Elise then turned to discussing the various projects that culminated in a resource and recipe book I’m grateful to have been able to purchase from her, as the book (together with a companion volume I’d also like to get one day, Wild Rose and Western Red Cedar: The Gifts of the Northwest Plants) is normally only available within tribal communities, to protect the cultural property rights of the tribal contributors. Feeding the People, Feeding the Spirit: Revitalizing Northwest Coastal Indian Food Culture was developed using research from the Traditional Foods of Puget Sound project, which included archaeological digs to identify traditional foods from the remains of old cooking pits and middens. There was also a round table discussion with native peoples in the area, about barriers to eating and accessing traditional foods. And then they held a Tribal Cooks Camp, where experienced tribal cooks worked together to develop a series of healthy recipes suited to modern kitchens and contemporary access to traditional foods.

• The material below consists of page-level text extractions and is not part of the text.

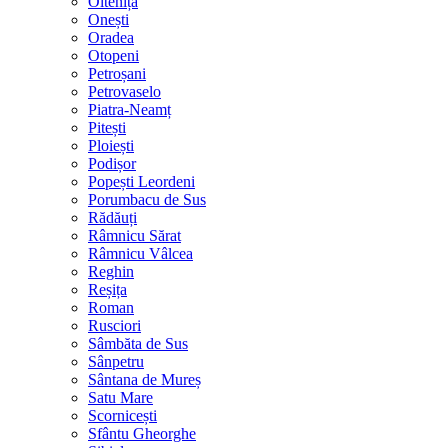
Oltenița
Onești
Oradea
Otopeni
Petroșani
Petrovaselo
Piatra-Neamț
Pitești
Ploiești
Podișor
Popești Leordeni
Porumbacu de Sus
Rădăuți
Râmnicu Sărat
Râmnicu Vâlcea
Reghin
Reșița
Roman
Rusciori
Sâmbăta de Sus
Sânpetru
Sântana de Mureș
Satu Mare
Scornicești
Sfântu Gheorghe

After a break, we prepared to learn how to make lip balm (a clever instructor is this one, who draws young people in by teaching them how to make their own cosmetics!) Here Elise talks about the cottonwood bud, which she’d infused in olive oil and would be using in the lip balm demo. It’s a pungent aromatic, and the oil, or salve made from it, is also known as Balm of Gilead; like most essential oils it’s anti-inflammatory and antimicrobial, and it’s also an analgesic, so a good thing to put into lip balm. Or salve.

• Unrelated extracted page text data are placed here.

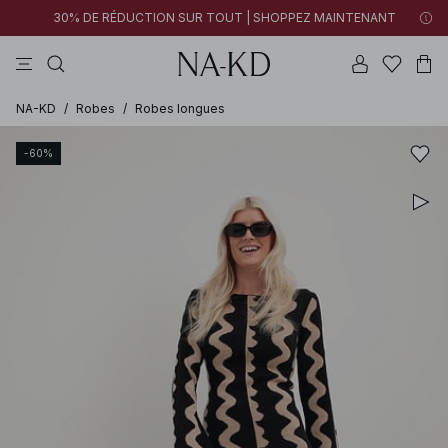
30% DE RÉDUCTION SUR TOUT | SHOPPEZ MAINTENANT
pantalons
tops
blancs
noirs
marron
NA-KD
/
Robes
/
Robes longues
-60%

She brought with her quite a selection of infused oils, including cedar, wild rose, cayenne (used in Tiger Balm among others), calendula, devil’s club, St John’s Wort, arnica and chamomile. She’d made these with the help of her students; some of the herbs had been heated gently with extra virgin olive oil in a water bath; the more fragile ones (like rose and calendula) had been solar-infused: placed in sunlight. The oils can then be used as massage oils (e.g. devil’s club is used for arthritis relief) or turned into lotion, salve or lip balm.

Mix grated beeswax

with infused oils, essential oils (for our mixture she used black spruce, western cedar and lavender),

and extra virgin olive oil (organic from the US or choose brands from Spain, Italy or Greece where there is less pesticide use). You can also, as she did in this instance, use jojoba, a plant-based oil from the American southwest, which is said to be the closest substance to bear grease (which is said to be the closest to human fats and therefore perfect for lotions and salves to rub into your own skin). Stir gently over heat until it melts.

Test on a spoon – cool to room temperature – to make sure it’s the right consistency.

Then decant into a pouring jug

and pour into tubes. If you’re making lots, this handy holder means you don’t have to spill it all over the counter: you can just scrape the excess off with a credit card.

Slap a label on the tube, and you’re done. Great gift for potlatch or canoe trips, she observed.